Выставив оценку, «Библиотека для чтения» решает коснуться и сути дела. Причем не без тонкости и не без чутья на правду. Добролюбов-то, пять лет спустя, оценит в «Красильниковых» то же самое: урок статистики, который Корнила Егорыч дает господам чиновникам. В стиле Сенковского этот урок звучит так:
– Господа! Прочтите и наизусть выучите эти страницы из «Красильниковых»! Спасибо скажите искреннее Андрею Печерскому! Видно, что он с умом ездил по России!
На этом обозреватель оставляет Печерского и пускается объезжать дальше нивы российской словесности в своей, как он выражается, «телеге».
Вот все. Этим непосредственная реакция критики на повесть «Красильниковы» исчерпывается.
Полгода спустя «Отечественные записки» (тот ли самый Краевский, который, подобно Панаеву, «мелко прохаживается, да кричит глубоко»… или это уже Дудышкин?) вскользь затрагивают повесть в «Библиографической хронике»:
– Из сочинений «Москвитянина» очень замечательна повесть г. Андрея Печерского. Характер купца, Корнилы Егорыча, изображен очень хорошо…
Все познается в сравнении. Десяток строк, излагающих «образ мыслей» купца, теряется по ходу «хроники» в потоке прочих беглых отзывов. Однако посреди потока стоит в обзоре огромная цитата из другой повести, тоже представляющей собой литературный дебют и тоже подписанной не полностью; этой повести, появившейся только что в «Современнике», обозреватель «Отечественных записок» находит определения совсем другого «ранга»: с начала до конца, – говорит он, – там все прекрасно; поздравим русскую литературу с появлением нового замечательного таланта!
Название повести: «История моего детства». Подпись: Л.Н. В свой час под названием «Детство» эта первая вещь Л.Н.Толстого войдет в классику первого ряда. В мировую классику.
Однако вернемся к «Красильниковым».
Собственно, нам остается только один штрих. Та самая беглая сносочка Аполлона Григорьева к статье «Русская изящная литература в 1852 году», которая напечатана в первой книжке родного «Москвитянина» за 1853 год: «К числу таких же (как у Тургенева и Григоровича. – Л.А.) не вполне удачных и непрямых изображений быта мы причисляем и напечатанную у нас повесть г. Печерского «Красильниковы». Несмотря на несомненный талант автора, его наблюдательность, прекрасный язык и близкое знакомство с действительностью».

[Выдержка из данных]
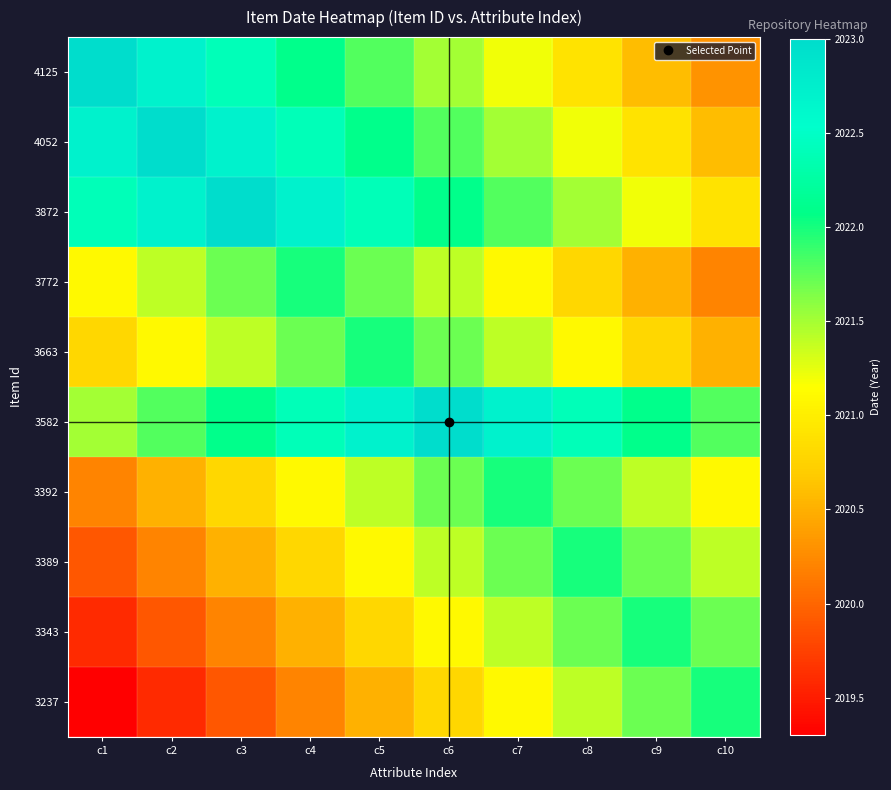

Rank the series by their maximum value, from lowest to highest.

3772, 3663, 3392, 3389, 3343, 3237, 4125, 4052, 3872, 3582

[Задания для выполнения]
1. Выпишите названия всех журналов, упомянутых в тексте упражнения.
2. Ответьте на вопросы по тексту упражнения.
(а) Какой урок и кому дает Корнила Егорыч?
(б) Какой подписью была подписана «История моего детства»?
(в) Где напечатана статья Аполлона Григорьева «Русская изящная литература в 1852 году»?
3. Определите, соответствуют ли утверждения тексту упражнения. Ответьте «да» или «нет» и приведите слова текста, на которых основан ответ.
(а) Добролюбов позднее оценил в «Красильниковых» то же, что и «Библиотека для чтения».
(б) «Отечественные записки» отозвались о повести через год.
(в) Аполлон Григорьев отнес «Красильниковых» к вполне удачным изображениям быта.

[Ответы по пунктам]
1. «Библиотека для чтения», «Отечественные записки», «Москвитянин», «Современник».

2.
(а) Урок статистики господам чиновникам.
(б) Подписью «Л.Н.».
(в) В первой книжке «Москвитянина» за 1853 год.

3.
(а) Да: «Добролюбов-то, пять лет спустя, оценит в «Красильниковых» то же самое».
(б) Нет: «Полгода спустя «Отечественные записки»».
(в) Нет: «не вполне удачных и непрямых изображений быта».